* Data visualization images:
☆ ☆ ☆ ☆ ☆ ☆ ☆

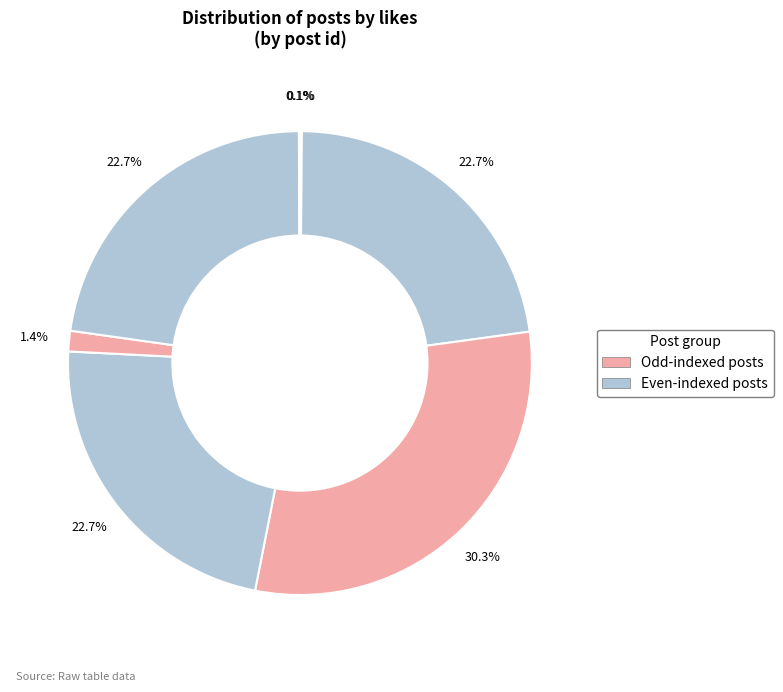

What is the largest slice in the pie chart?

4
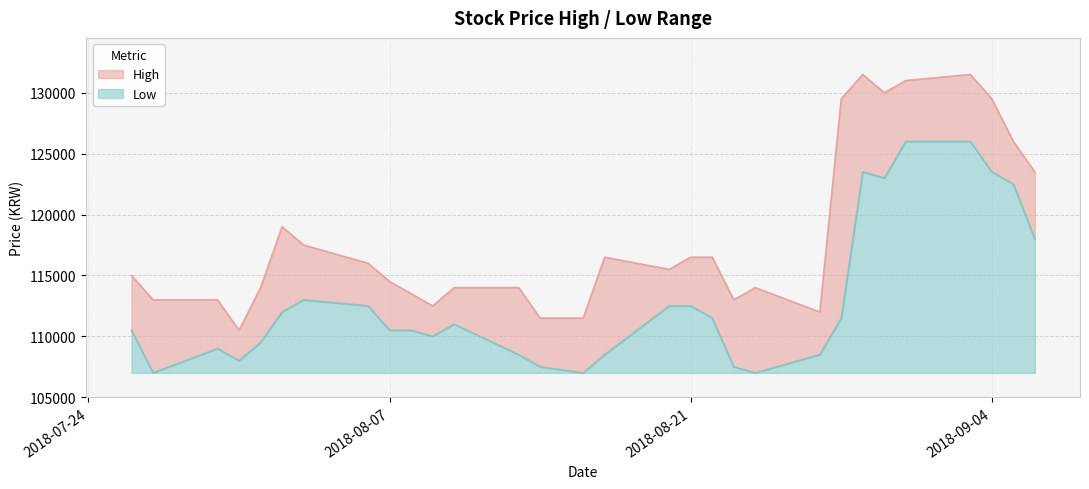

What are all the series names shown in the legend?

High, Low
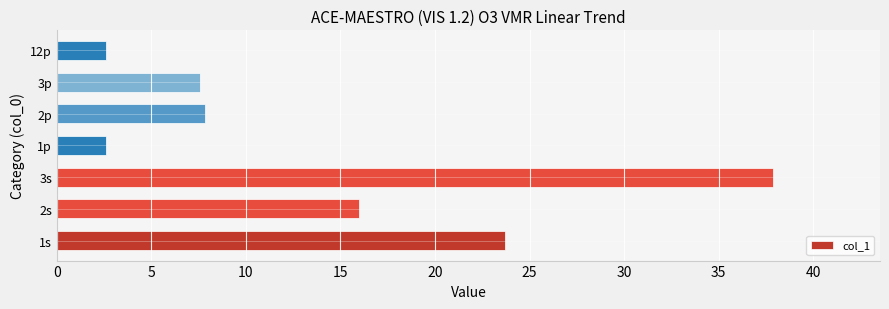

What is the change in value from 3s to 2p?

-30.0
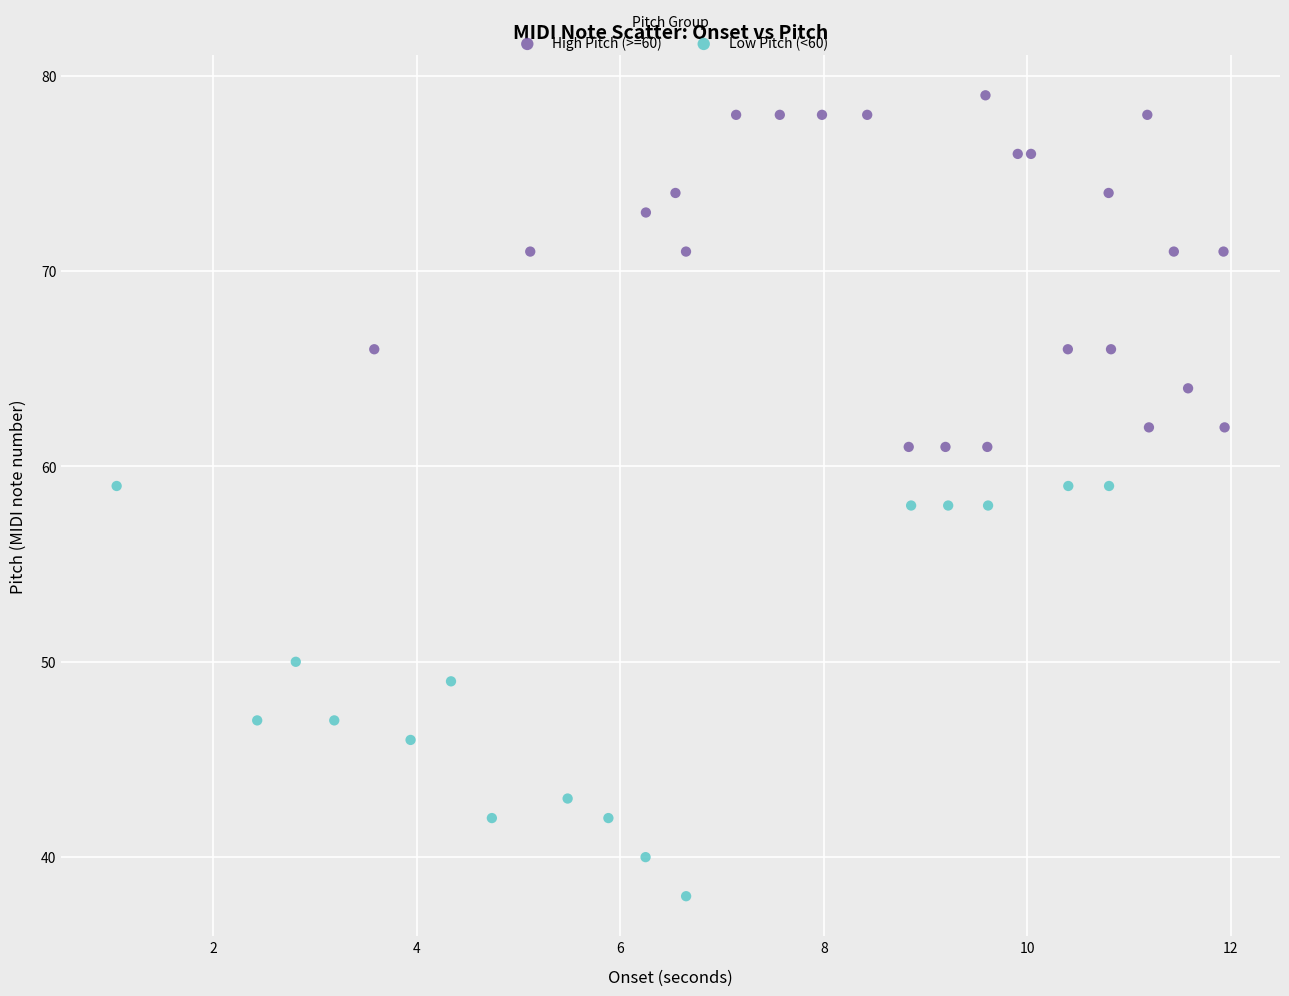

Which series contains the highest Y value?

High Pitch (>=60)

☆ ☆ ☆ ☆ ☆ ☆ ☆

Identify every line of the records above that contains the word "What", and copy each of those lines in full.

What is the largest slice in the pie chart?
What are all the series names shown in the legend?
What is the change in value from 3s to 2p?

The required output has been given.